» **YOUR TASK**
Word for word, restate every record, though not the pictures.

....................

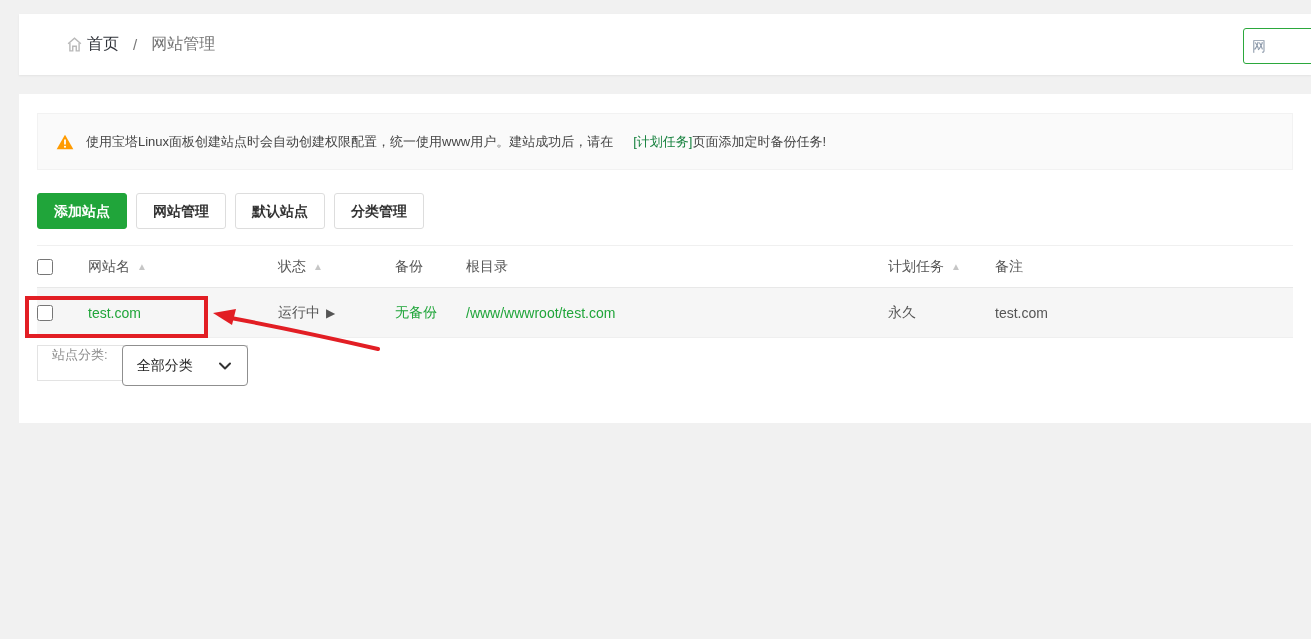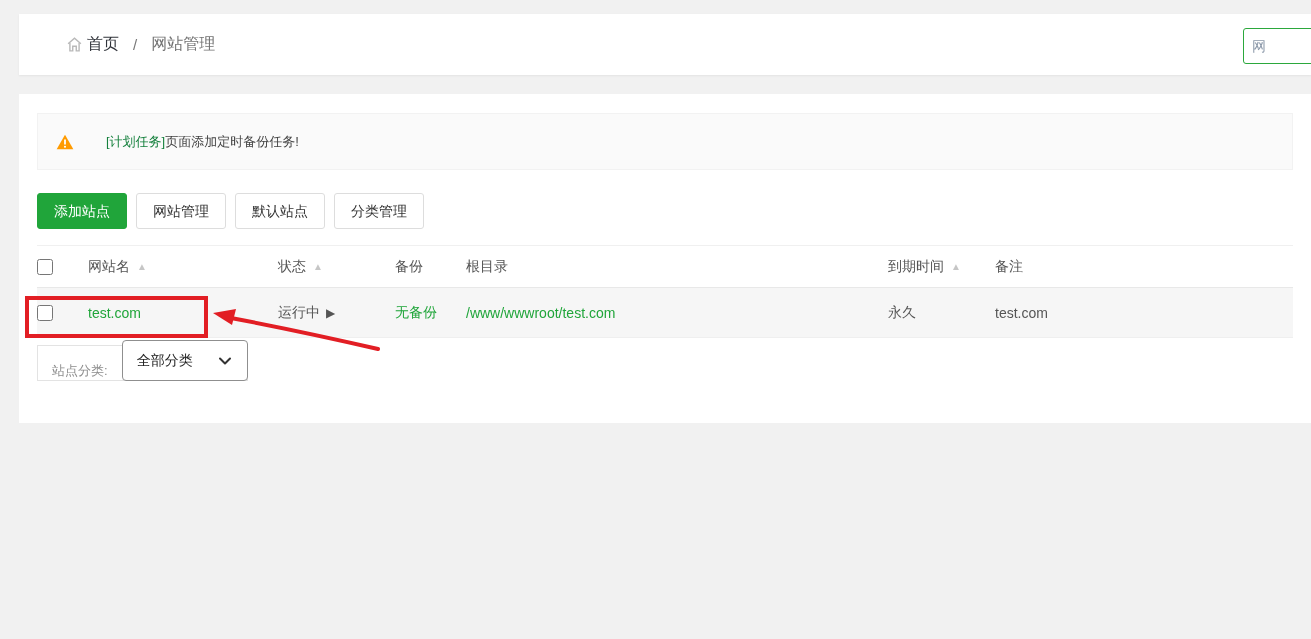--- a/index.html
+++ b/index.html
@@ -126,6 +126,7 @@
         <circle cx="10" cy="14.4" r="1.2" fill="#fff"></circle>
       </svg>
     </span>
+    <span>使用宝塔Linux面板创建站点时会自动创建权限配置，统一使用www用户。建站成功后，请在</span>
       <a href="#">[计划任务]</a>
       <span>页面添加定时备份任务!</span>
   </div>

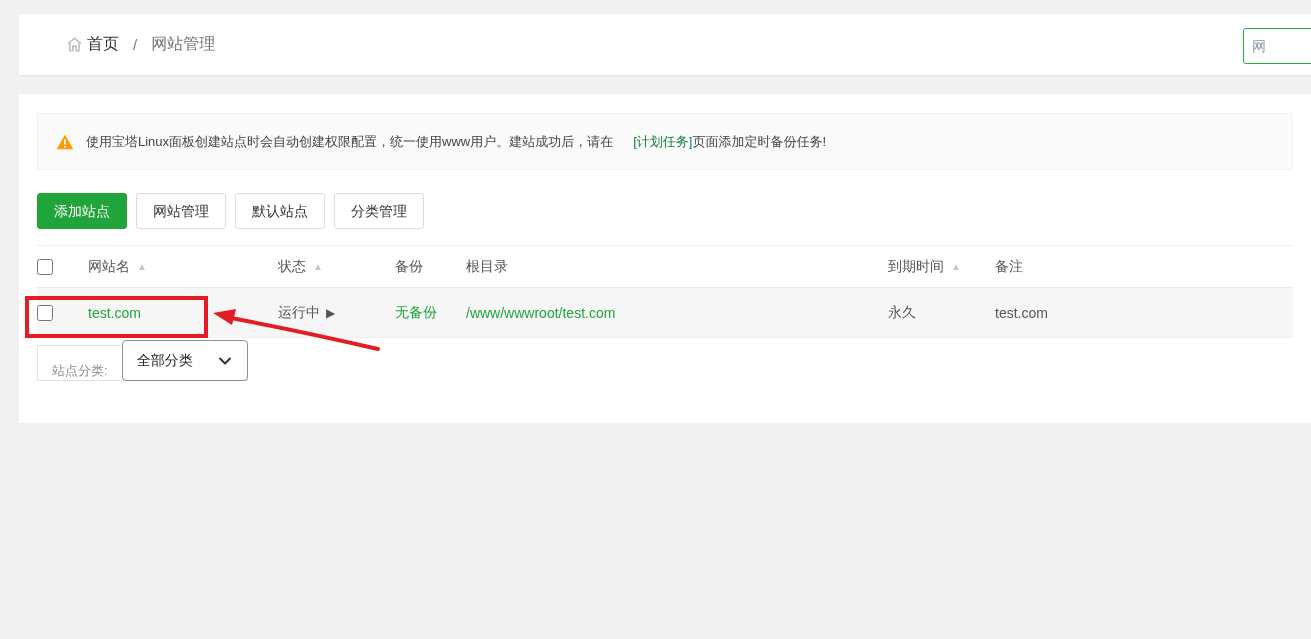--- a/index.html
+++ b/index.html
@@ -49,7 +49,7 @@
   .alert a { color:#15803d; text-decoration:none;margin-left:20px; }
 
   
-  .toolbar { position:absolute; left:18px; top:99px; height:28px; display:flex; }
+  .toolbar { position:absolute; left:18px; top:99px; height:28px; display:flex;font-weight:bold; }
   .btn {
     height:36px; line-height:34px; padding:0 16px; margin-right:9px;
     font-size:14px; border-radius:3px; cursor:pointer;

....................

» **YOUR SOLUTION**
--- a/index.html
+++ b/index.html
@@ -126,6 +126,7 @@
         <circle cx="10" cy="14.4" r="1.2" fill="#fff"></circle>
       </svg>
     </span>
+    <span>使用宝塔Linux面板创建站点时会自动创建权限配置，统一使用www用户。建站成功后，请在</span>
       <a href="#">[计划任务]</a>
       <span>页面添加定时备份任务!</span>
   </div>

--- a/index.html
+++ b/index.html
@@ -49,7 +49,7 @@
   .alert a { color:#15803d; text-decoration:none;margin-left:20px; }
 
   
-  .toolbar { position:absolute; left:18px; top:99px; height:28px; display:flex; }
+  .toolbar { position:absolute; left:18px; top:99px; height:28px; display:flex;font-weight:bold; }
   .btn {
     height:36px; line-height:34px; padding:0 16px; margin-right:9px;
     font-size:14px; border-radius:3px; cursor:pointer;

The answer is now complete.